DATA FOR PROCESSING »
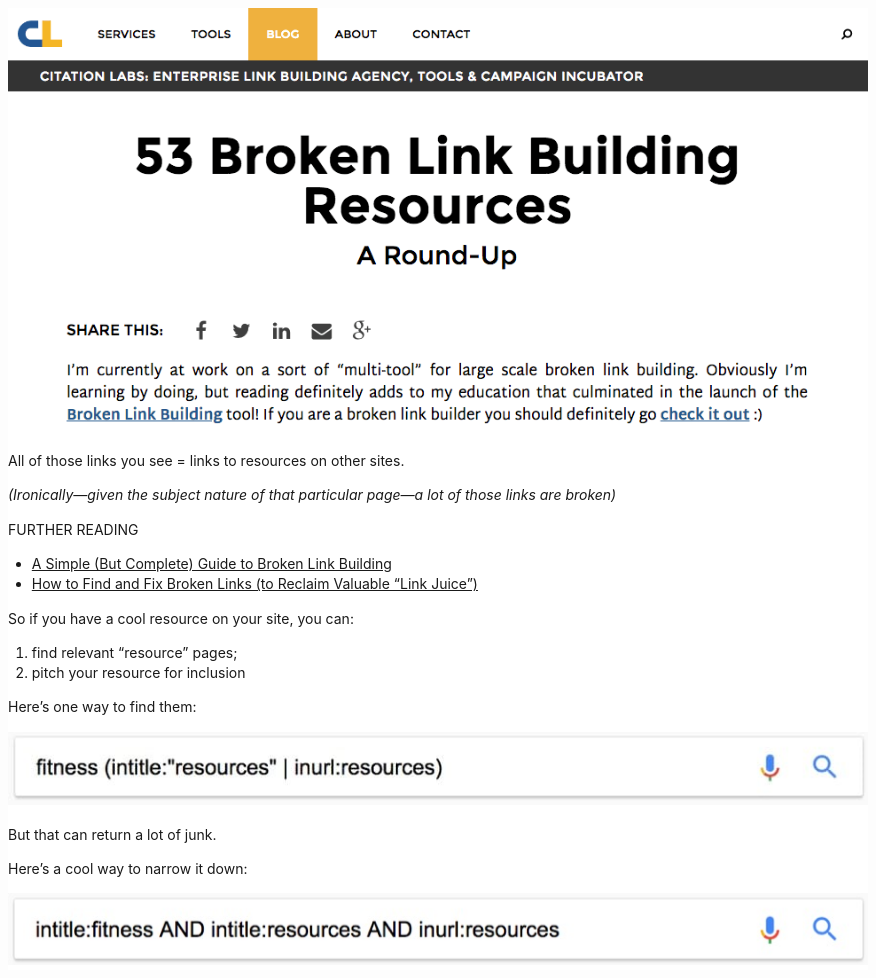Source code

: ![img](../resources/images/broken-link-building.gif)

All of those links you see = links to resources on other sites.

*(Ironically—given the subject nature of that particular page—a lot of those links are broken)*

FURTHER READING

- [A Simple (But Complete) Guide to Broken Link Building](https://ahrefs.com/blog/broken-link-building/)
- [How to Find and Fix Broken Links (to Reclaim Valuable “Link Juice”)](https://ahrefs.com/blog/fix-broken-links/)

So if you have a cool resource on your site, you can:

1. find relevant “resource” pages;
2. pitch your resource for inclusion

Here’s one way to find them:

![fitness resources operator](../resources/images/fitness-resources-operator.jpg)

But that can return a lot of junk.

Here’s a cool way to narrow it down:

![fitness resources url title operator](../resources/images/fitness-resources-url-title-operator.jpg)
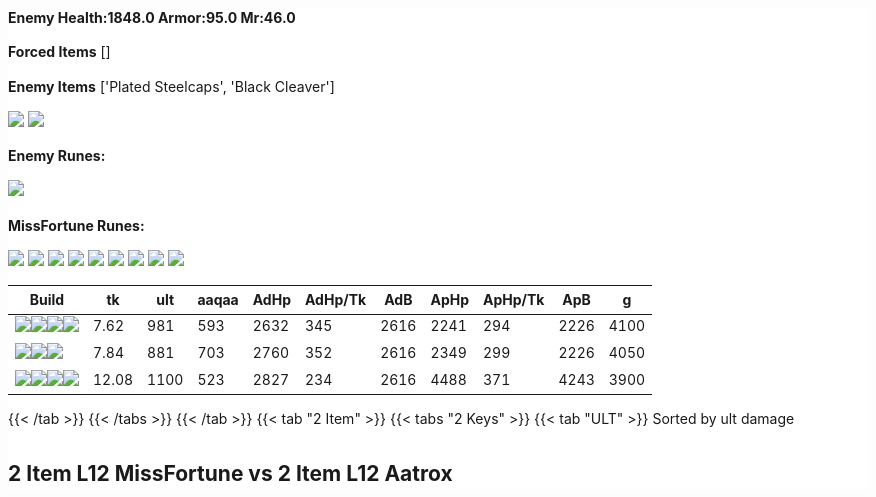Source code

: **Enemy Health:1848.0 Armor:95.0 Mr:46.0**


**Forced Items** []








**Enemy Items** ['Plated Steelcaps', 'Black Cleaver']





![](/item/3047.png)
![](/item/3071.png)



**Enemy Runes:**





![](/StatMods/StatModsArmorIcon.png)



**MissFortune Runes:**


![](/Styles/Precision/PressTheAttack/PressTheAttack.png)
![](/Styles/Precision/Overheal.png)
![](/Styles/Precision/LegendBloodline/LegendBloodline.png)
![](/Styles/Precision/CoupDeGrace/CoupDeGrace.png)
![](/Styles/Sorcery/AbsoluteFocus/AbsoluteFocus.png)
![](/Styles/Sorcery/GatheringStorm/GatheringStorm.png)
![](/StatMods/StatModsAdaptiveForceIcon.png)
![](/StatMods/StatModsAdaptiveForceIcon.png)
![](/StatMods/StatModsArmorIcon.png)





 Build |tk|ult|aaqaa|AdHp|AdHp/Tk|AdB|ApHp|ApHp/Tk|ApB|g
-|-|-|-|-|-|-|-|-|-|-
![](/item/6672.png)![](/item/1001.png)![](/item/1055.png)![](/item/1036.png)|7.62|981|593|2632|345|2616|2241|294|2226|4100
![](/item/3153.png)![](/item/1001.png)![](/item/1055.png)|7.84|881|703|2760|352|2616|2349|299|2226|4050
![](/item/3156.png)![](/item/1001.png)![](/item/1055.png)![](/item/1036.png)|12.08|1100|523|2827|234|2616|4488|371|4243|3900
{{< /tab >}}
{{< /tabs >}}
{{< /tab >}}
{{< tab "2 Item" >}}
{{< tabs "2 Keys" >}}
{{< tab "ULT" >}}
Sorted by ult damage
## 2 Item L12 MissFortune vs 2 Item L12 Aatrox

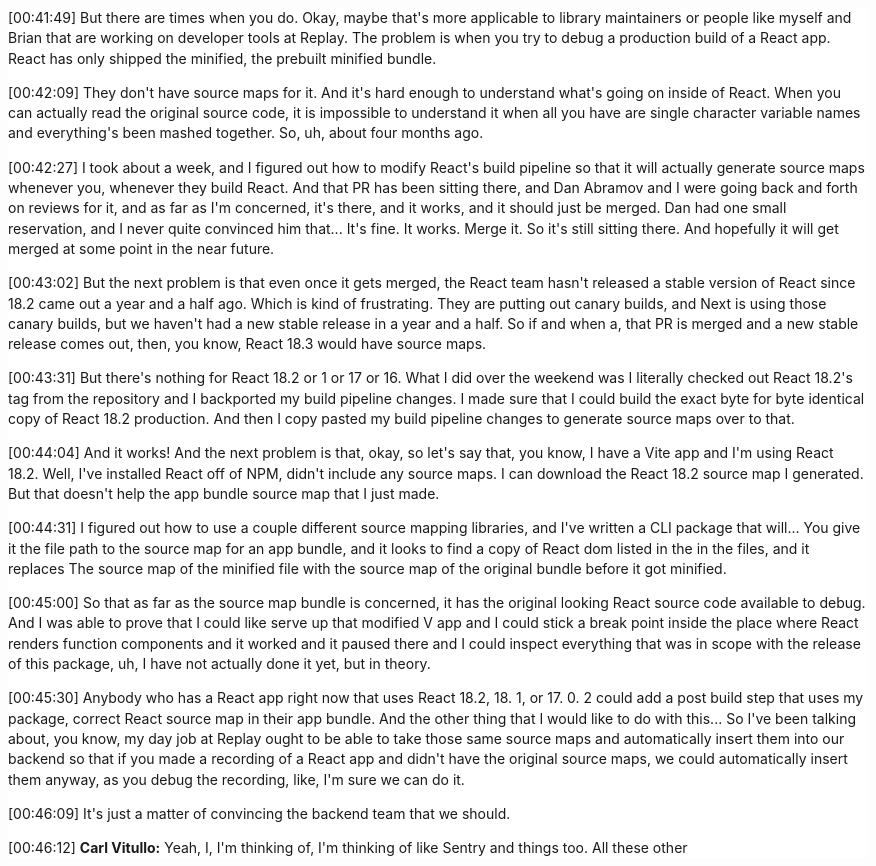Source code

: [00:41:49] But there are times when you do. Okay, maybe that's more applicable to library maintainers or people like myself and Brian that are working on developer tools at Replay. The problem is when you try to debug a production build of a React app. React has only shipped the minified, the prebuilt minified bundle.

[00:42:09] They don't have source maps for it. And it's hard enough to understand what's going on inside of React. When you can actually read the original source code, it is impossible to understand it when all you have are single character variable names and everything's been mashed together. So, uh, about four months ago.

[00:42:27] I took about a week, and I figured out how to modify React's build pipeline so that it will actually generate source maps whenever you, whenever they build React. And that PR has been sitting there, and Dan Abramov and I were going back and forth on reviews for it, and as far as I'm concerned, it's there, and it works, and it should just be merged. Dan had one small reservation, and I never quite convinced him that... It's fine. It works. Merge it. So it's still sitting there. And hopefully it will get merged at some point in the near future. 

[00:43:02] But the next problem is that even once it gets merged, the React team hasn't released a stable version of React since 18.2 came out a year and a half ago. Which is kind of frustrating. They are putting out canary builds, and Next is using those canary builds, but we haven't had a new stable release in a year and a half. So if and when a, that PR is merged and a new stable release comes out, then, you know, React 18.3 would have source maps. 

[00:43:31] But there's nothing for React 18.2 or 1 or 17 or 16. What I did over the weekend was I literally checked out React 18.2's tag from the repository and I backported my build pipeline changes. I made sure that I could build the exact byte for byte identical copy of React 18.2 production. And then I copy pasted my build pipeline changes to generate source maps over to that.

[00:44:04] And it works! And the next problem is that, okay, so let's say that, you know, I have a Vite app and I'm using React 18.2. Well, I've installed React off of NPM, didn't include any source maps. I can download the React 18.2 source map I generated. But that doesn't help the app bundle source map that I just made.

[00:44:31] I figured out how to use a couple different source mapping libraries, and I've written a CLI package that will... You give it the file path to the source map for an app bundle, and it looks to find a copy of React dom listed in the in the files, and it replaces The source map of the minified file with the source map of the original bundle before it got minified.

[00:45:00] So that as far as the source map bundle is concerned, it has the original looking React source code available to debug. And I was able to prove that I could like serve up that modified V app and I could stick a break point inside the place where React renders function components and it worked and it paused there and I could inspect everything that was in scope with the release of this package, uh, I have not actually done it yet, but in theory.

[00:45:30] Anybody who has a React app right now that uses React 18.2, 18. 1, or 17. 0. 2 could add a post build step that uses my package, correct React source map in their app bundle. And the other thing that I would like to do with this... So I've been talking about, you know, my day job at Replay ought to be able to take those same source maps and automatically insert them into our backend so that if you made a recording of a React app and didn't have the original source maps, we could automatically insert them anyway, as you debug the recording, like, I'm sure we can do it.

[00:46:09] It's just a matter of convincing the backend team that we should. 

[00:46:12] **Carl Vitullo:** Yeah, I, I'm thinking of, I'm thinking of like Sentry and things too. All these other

WHAT THE EXERCISE ASKS » Lay out every nonblank line of the data between the lines holding "- [A Simple" and "2. pitch your resource for inclusion", inclusive, as a Markdown table with the columns Row and Line.

ANSWER SECTION »
| Row | Line |
|---|---|
| 1 | - [A Simple (But Complete) Guide to Broken Link Building](https://ahrefs.com/blog/broken-link-building/) |
| 2 | - [How to Find and Fix Broken Links (to Reclaim Valuable “Link Juice”)](https://ahrefs.com/blog/fix-broken-links/) |
| 3 | So if you have a cool resource on your site, you can: |
| 4 | 1. find relevant “resource” pages; |
| 5 | 2. pitch your resource for inclusion |